Stored dataset items:
------
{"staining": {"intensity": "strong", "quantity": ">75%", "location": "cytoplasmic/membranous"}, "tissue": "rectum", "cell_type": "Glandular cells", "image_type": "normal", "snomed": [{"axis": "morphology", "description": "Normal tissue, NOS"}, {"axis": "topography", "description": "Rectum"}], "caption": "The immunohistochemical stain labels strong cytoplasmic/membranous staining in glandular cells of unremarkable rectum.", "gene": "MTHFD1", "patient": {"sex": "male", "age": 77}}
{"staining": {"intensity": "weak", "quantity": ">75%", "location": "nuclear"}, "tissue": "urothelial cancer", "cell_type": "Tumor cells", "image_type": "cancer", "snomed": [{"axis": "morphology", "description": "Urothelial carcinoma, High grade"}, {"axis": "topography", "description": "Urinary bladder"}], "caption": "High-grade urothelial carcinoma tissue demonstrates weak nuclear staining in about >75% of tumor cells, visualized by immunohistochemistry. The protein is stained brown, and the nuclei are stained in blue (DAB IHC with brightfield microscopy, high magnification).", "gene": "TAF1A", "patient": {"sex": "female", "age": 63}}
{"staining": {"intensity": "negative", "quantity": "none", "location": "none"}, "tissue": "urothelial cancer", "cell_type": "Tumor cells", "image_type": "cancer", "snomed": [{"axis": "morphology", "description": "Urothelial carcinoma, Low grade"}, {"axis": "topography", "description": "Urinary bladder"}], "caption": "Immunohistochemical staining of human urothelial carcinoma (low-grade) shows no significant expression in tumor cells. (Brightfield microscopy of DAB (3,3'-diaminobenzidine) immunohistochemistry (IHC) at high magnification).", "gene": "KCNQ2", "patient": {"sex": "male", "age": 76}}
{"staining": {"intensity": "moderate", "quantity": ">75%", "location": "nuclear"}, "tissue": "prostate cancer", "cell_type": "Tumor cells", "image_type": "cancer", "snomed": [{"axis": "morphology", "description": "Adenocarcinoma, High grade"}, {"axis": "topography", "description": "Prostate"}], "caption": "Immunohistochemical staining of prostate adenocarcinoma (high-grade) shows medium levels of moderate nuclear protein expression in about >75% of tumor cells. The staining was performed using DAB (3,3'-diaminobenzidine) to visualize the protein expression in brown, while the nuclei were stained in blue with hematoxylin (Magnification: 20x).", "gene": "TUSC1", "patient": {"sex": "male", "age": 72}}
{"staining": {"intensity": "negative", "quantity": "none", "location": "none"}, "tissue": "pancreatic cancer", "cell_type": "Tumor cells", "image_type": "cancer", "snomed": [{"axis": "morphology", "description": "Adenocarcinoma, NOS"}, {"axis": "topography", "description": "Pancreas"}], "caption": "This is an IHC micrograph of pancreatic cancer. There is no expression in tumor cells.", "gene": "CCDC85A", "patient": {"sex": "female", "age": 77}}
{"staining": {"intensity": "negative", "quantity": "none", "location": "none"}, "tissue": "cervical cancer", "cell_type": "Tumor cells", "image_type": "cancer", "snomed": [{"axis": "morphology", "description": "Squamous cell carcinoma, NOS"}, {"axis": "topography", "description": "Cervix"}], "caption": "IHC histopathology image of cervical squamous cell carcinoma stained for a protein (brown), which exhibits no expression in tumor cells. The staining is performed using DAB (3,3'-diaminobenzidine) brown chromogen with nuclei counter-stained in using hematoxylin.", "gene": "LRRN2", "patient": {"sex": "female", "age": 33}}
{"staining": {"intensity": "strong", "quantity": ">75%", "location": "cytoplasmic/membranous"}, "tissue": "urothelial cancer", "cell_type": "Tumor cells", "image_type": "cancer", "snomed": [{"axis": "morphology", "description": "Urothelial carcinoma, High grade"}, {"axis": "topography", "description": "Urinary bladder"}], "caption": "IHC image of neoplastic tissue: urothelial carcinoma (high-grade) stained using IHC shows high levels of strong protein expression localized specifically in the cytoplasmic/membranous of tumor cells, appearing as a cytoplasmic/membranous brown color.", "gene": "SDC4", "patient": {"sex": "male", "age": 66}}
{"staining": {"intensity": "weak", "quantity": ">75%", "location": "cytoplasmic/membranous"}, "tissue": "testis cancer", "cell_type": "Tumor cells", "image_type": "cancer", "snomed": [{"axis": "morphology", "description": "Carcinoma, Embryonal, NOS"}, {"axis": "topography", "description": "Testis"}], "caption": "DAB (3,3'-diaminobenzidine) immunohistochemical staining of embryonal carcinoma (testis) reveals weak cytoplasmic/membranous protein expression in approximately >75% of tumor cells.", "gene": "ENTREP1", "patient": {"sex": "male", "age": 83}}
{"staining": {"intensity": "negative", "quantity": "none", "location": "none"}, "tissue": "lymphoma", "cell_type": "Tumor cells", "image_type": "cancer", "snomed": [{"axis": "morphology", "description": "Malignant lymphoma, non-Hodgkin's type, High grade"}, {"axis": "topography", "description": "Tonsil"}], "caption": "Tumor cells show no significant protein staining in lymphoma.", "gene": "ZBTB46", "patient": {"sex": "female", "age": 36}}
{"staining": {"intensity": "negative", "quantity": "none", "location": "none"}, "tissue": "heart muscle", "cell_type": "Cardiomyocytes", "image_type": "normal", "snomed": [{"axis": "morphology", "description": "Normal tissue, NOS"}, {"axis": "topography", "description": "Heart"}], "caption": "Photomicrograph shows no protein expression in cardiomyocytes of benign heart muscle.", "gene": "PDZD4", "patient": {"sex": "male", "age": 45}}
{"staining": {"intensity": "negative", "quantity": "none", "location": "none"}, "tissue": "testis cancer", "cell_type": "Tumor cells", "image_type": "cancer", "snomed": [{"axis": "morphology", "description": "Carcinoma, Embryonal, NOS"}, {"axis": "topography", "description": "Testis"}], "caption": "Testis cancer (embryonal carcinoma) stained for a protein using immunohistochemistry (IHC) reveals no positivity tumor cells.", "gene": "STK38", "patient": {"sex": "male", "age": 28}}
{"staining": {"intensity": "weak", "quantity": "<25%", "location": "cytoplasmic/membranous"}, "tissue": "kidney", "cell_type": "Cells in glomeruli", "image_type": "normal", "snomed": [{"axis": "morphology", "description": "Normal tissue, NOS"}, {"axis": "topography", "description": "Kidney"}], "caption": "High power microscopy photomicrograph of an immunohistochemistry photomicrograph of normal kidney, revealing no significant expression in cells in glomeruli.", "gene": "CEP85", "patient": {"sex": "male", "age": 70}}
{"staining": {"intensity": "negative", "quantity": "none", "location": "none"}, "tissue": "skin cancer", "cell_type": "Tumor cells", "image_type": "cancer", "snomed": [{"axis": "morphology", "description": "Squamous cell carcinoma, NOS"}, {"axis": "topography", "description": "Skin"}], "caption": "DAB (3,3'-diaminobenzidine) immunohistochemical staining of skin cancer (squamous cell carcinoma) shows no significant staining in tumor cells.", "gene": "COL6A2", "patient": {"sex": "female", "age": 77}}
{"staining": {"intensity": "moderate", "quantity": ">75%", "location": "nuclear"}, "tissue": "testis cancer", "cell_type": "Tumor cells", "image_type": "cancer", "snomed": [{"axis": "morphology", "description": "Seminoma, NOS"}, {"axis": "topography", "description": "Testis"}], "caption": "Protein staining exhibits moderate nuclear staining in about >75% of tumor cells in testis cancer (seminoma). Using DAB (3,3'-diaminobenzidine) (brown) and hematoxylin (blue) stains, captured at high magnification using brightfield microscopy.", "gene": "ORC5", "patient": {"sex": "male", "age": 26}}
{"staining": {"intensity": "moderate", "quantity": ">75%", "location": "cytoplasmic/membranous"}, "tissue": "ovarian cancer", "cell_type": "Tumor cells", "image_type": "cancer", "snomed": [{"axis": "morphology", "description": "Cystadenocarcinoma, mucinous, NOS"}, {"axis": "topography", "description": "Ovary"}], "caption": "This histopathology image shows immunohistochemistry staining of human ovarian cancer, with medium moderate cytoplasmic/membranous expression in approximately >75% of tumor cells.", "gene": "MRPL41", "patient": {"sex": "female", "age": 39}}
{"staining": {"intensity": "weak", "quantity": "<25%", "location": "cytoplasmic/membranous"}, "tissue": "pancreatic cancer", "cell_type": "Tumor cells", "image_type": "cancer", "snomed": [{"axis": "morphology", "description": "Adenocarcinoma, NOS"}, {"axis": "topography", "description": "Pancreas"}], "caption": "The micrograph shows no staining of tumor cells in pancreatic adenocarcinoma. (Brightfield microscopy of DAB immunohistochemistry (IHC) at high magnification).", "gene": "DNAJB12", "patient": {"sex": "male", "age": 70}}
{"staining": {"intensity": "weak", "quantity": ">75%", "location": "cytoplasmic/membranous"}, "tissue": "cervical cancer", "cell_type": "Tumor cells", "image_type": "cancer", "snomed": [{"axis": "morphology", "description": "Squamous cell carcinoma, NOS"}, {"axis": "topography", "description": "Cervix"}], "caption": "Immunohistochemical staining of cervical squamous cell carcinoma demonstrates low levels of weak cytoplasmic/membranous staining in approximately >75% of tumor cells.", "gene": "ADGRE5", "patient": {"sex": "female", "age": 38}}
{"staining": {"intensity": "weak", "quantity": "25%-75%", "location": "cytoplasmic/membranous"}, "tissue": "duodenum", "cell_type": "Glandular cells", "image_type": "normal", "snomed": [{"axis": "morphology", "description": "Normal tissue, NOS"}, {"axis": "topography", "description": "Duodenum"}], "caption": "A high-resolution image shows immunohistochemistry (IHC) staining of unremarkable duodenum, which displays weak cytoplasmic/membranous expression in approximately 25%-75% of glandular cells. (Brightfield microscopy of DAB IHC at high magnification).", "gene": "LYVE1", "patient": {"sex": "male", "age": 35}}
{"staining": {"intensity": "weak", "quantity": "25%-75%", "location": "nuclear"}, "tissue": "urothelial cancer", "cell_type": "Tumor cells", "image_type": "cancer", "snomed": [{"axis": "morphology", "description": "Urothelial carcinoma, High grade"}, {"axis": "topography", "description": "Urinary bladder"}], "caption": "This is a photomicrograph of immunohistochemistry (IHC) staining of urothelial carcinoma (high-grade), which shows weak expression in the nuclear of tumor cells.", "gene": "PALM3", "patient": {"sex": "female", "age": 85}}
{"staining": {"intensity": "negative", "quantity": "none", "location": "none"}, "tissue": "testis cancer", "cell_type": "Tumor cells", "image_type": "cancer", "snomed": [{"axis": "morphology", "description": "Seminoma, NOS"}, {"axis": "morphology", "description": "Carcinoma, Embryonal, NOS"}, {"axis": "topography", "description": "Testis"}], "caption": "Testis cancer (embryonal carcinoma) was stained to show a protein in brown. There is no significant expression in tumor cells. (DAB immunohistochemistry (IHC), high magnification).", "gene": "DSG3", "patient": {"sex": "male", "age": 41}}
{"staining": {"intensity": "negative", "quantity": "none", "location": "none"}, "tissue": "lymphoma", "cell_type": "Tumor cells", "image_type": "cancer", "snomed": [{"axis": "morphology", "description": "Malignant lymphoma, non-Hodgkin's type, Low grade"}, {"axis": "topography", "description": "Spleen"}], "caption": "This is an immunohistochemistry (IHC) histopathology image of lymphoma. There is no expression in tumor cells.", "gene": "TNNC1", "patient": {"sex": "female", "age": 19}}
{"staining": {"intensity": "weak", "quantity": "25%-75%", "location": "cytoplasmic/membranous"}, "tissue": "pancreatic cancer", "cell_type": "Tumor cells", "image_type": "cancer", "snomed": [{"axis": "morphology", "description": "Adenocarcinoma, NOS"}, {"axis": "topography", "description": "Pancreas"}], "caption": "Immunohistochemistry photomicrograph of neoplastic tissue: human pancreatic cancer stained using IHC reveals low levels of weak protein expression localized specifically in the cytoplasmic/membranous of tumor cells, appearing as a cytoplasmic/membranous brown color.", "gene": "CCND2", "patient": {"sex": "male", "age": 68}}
------
Copying word for word, give each line of the data above from the first one through the line containing "urothelial carcinoma tissue", and nothing else.

{"staining": {"intensity": "strong", "quantity": ">75%", "location": "cytoplasmic/membranous"}, "tissue": "rectum", "cell_type": "Glandular cells", "image_type": "normal", "snomed": [{"axis": "morphology", "description": "Normal tissue, NOS"}, {"axis": "topography", "description": "Rectum"}], "caption": "The immunohistochemical stain labels strong cytoplasmic/membranous staining in glandular cells of unremarkable rectum.", "gene": "MTHFD1", "patient": {"sex": "male", "age": 77}}
{"staining": {"intensity": "weak", "quantity": ">75%", "location": "nuclear"}, "tissue": "urothelial cancer", "cell_type": "Tumor cells", "image_type": "cancer", "snomed": [{"axis": "morphology", "description": "Urothelial carcinoma, High grade"}, {"axis": "topography", "description": "Urinary bladder"}], "caption": "High-grade urothelial carcinoma tissue demonstrates weak nuclear staining in about >75% of tumor cells, visualized by immunohistochemistry. The protein is stained brown, and the nuclei are stained in blue (DAB IHC with brightfield microscopy, high magnification).", "gene": "TAF1A", "patient": {"sex": "female", "age": 63}}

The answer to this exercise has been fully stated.